Penunjukan Komjen Pol Drs Sigit sebagai calon tunggal Kapolri dinilai Nawawi sudah pasti telah melalui serangkaian penilaian yang cermat dan matang oleh Presiden.
Hal yang tak kalah penting yang patut diapresiasi adalah bahwa penetapan Komjen Listyo Sigit Prabowo oleh Presiden Jokowi sejatinya menegaskan, bahwa kesamaan hak dan kesempatan diantara anak bangsa bukan hanya sekadar jargon, tapi benar-benar dibuktikan.
Nawawi berharap Listyo Sigit Prabowo dapat mengemban amanahnya dengan baik secara egaliter dan setara hingga membawa napas baru yang lebih plural dalam tubuh internal kepolisian.
Kitab Kuning
Hal menarik yang disampaikan Listyo Sigit Prabowo tentang anggota polisi wajib belajar kitab kuning, menjadi semacam jaminan bahwa Umat Islam tak perlu khawatir padanya.
Listyo seakan ingin menunjukkan kepada publik yang mayoritas Muslim bahwa ia tidak akan menjadikan Polri sebagai lembaga dakwah agama Katolik.
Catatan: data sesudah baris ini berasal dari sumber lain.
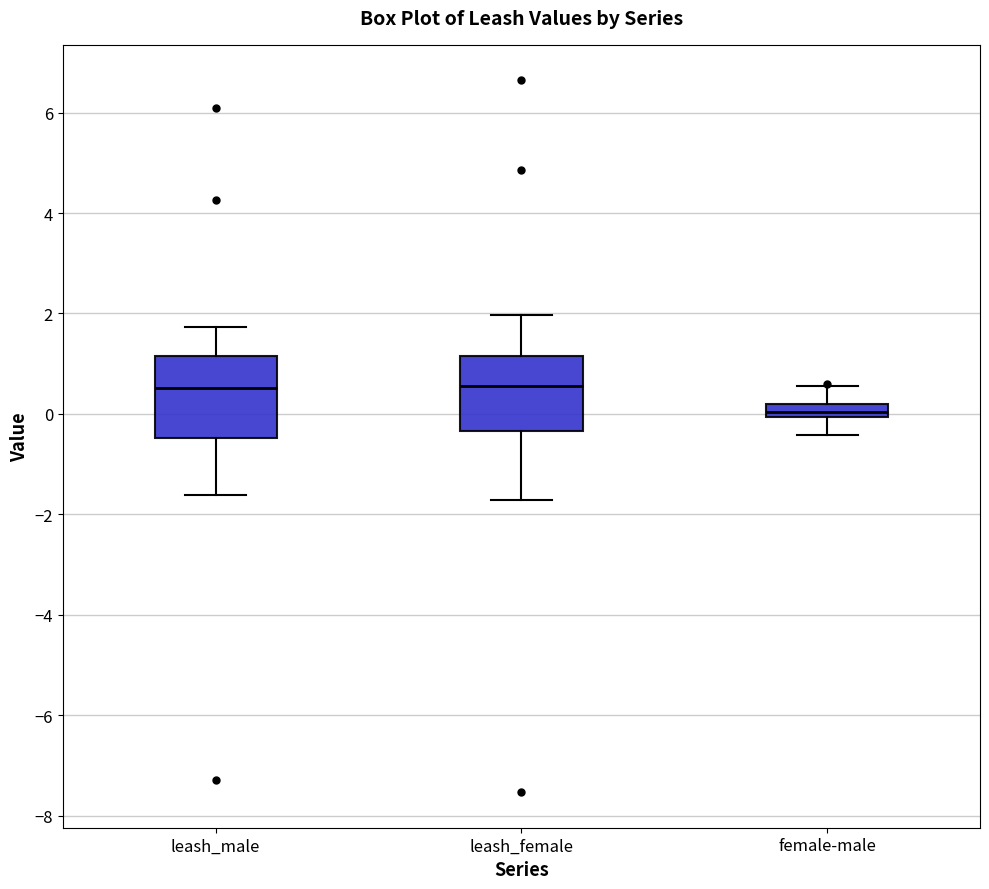

Where is the lower edge of the box for leash_female on the y-axis? The values are not printed on the chart, so give them approximately, as read against the axis.

-0.4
Sebaliknya ia justru ingin menunjukkan pluralisme-nya sebagai pemimpin.
Kitab kuning sebagai kitab klasik karya ulama-ulama terdahulu banyak menjadi salah satu elemen yang diajarkan di pesantren-pesantren NU seluruh Tanah Air sehingga dianggap Listyo bisa menjadi inspirasi yang sangat baik untuk dipelajari oleh anggota polisi.
Hal menarik lainnya yang ingin dia buktikan bahwa ia adalah sosok yang toleran yakni saat di tim-nya ada dua polisi wanita yang mengenakan jilbab dan tidak dianggap sebagai persoalan penting.
Bahkan hal itu menuai pujian khusus dari anggota Komisi III DPR dari Fraksi PKS Achmad Dimyati Natakusumah yang menilai Listyo sebagai sosok yang cerdas sehingga membuat banyak orang terpesona.
Listyo semakin menarik perhatian saat ia menyatakan tekadnya untuk mengutamakan moderasi beragama dalam upaya mencegah berkembangnya paham radikalisme.
Menurut dia, salah satu cara memerangi radikalisme ialah dengan menggandeng sejumlah tokoh agama, organisasi masyarakat (ormas), tokoh masyarakat, hingga komunitas sipil.
“Jadi perlu kolaborasi dengan tokoh agama, tokoh masyarakat, ormas-ormas berbasis agama, dan para pemangku kepentingan lainnya termasuk melibatkan para ahli dan ‘civil society’,” ujarnya.
Penetapannya sebagai Kapolri memang diharapkan banyak pihak membawa warna baru di internal Polri agar lebih plural. Sekaligus menjadikan institusi penegak hukum tersebut terhindar dari stigma politik identitas yang layaknya ditradisikan.